▶ **EXCERPT TO READ**
*-*-*

I just read the details of the air needed from a similar dedicated plasma cutting machine. This one for instance which is a 30amp unit. The one I looked at was 25amps max. There isn't much difference.

**LINK**

wink It's turned out to be an expensive add on (for my wife) for what I want which was just tig and stick. Being fair about that though buying Xmas presents for me is always a problem and if needed I'm pretty sure I can boost it up by fitting something like a Clarke 2hp twin cylinder pump head. These go on Clarke's industrial blue range.

As some one mentioned in the 3in1 thread it's duty cycle isn't terribly good but I will probably set it up with the regulator on the compressor set at 5 or 6 bar and the one on the unit at circa 50psi. The compressor cuts back in at 8 bar. Might be ok. Depends on how long the torch needs to be on.

*-*-*

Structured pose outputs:
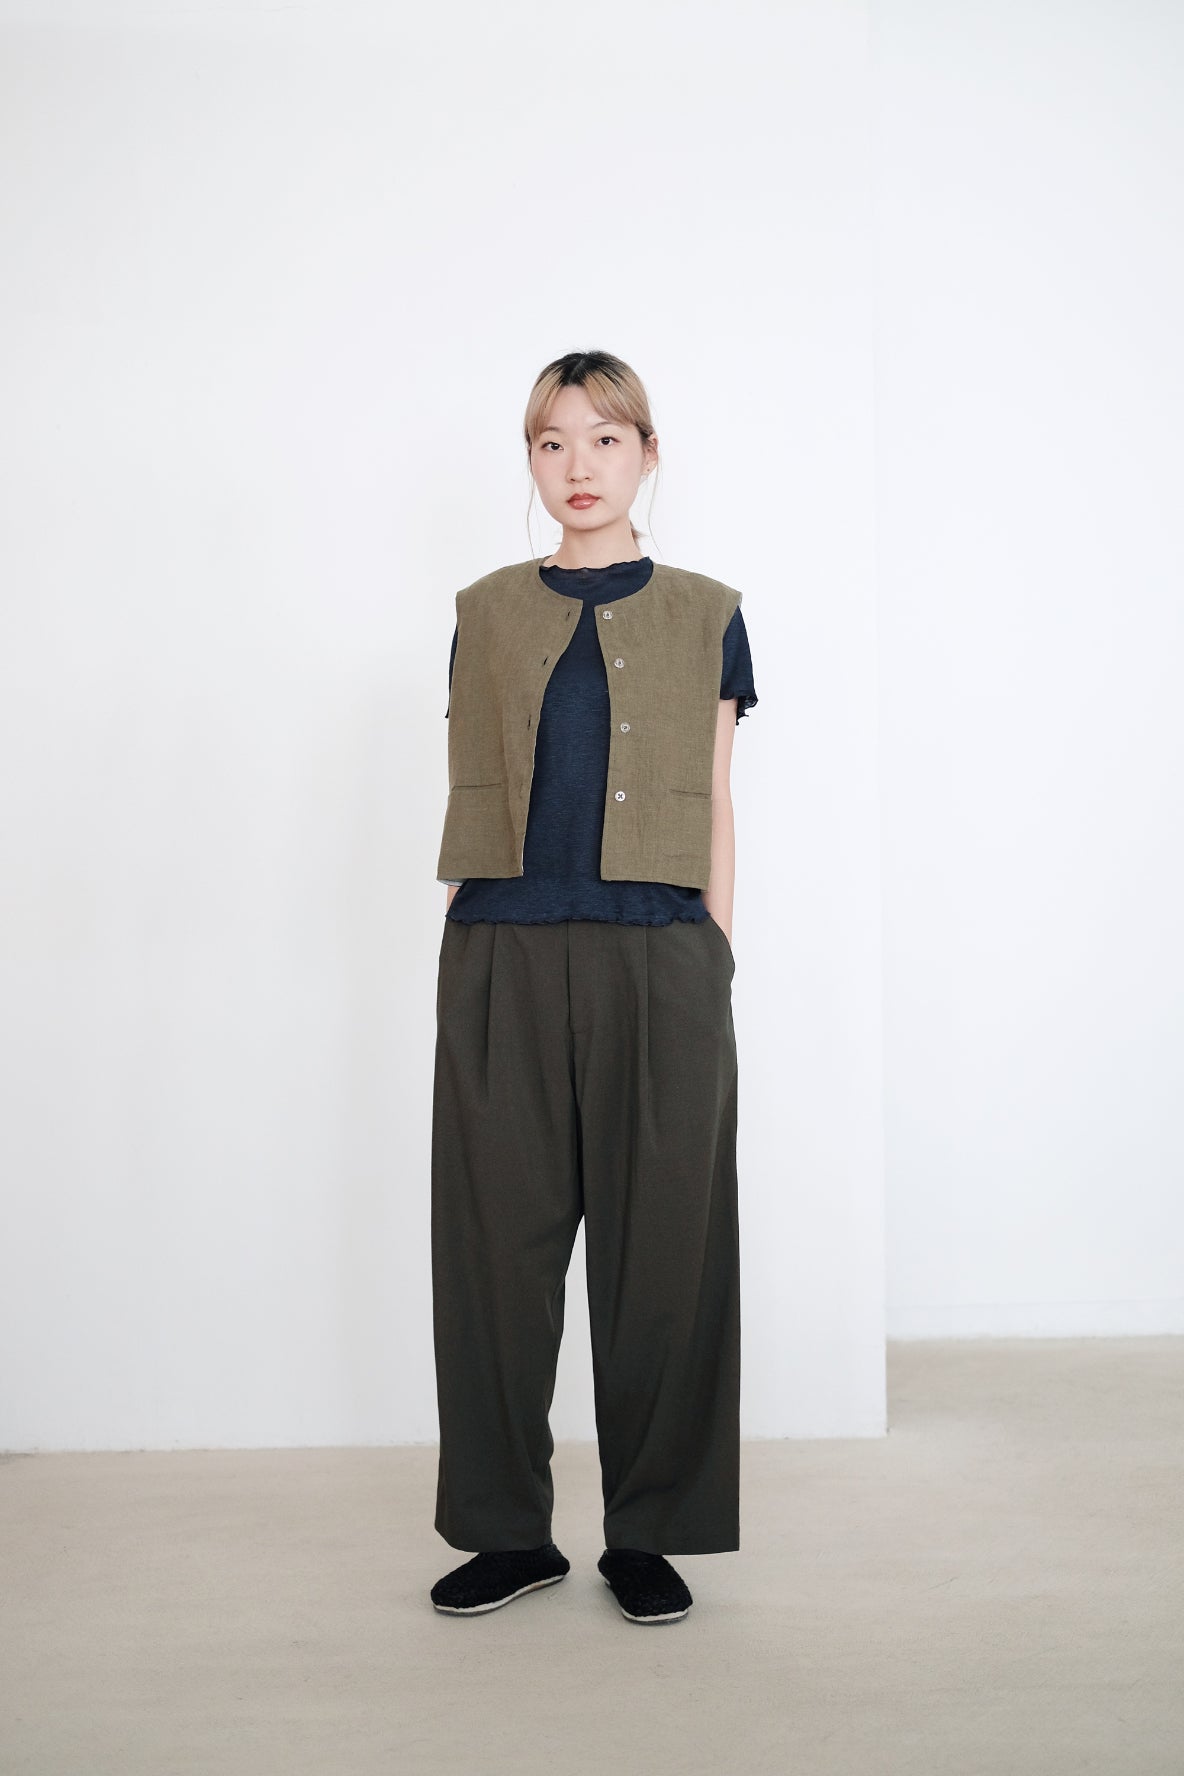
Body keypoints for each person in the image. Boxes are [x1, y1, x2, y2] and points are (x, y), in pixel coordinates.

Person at [428, 349, 758, 1626]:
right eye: (552, 442)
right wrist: (461, 961)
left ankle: (647, 1534)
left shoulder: (707, 613)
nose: (577, 466)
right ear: (529, 459)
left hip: (659, 955)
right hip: (501, 953)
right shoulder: (481, 612)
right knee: (491, 1256)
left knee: (662, 1254)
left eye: (604, 440)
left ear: (647, 455)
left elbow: (715, 798)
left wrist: (710, 950)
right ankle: (507, 1533)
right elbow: (474, 782)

*-*-*

▶ **TASK OBJECTIVE**
Copy the plasma cutter text again, everything from "I just read" down to "isn't much difference.", swapping "dedicated" for "standalone".

▶ **TASK SOLUTION**
I just read the details of the air needed from a similar standalone plasma cutting machine. This one for instance which is a 30amp unit. The one I looked at was 25amps max. There isn't much difference.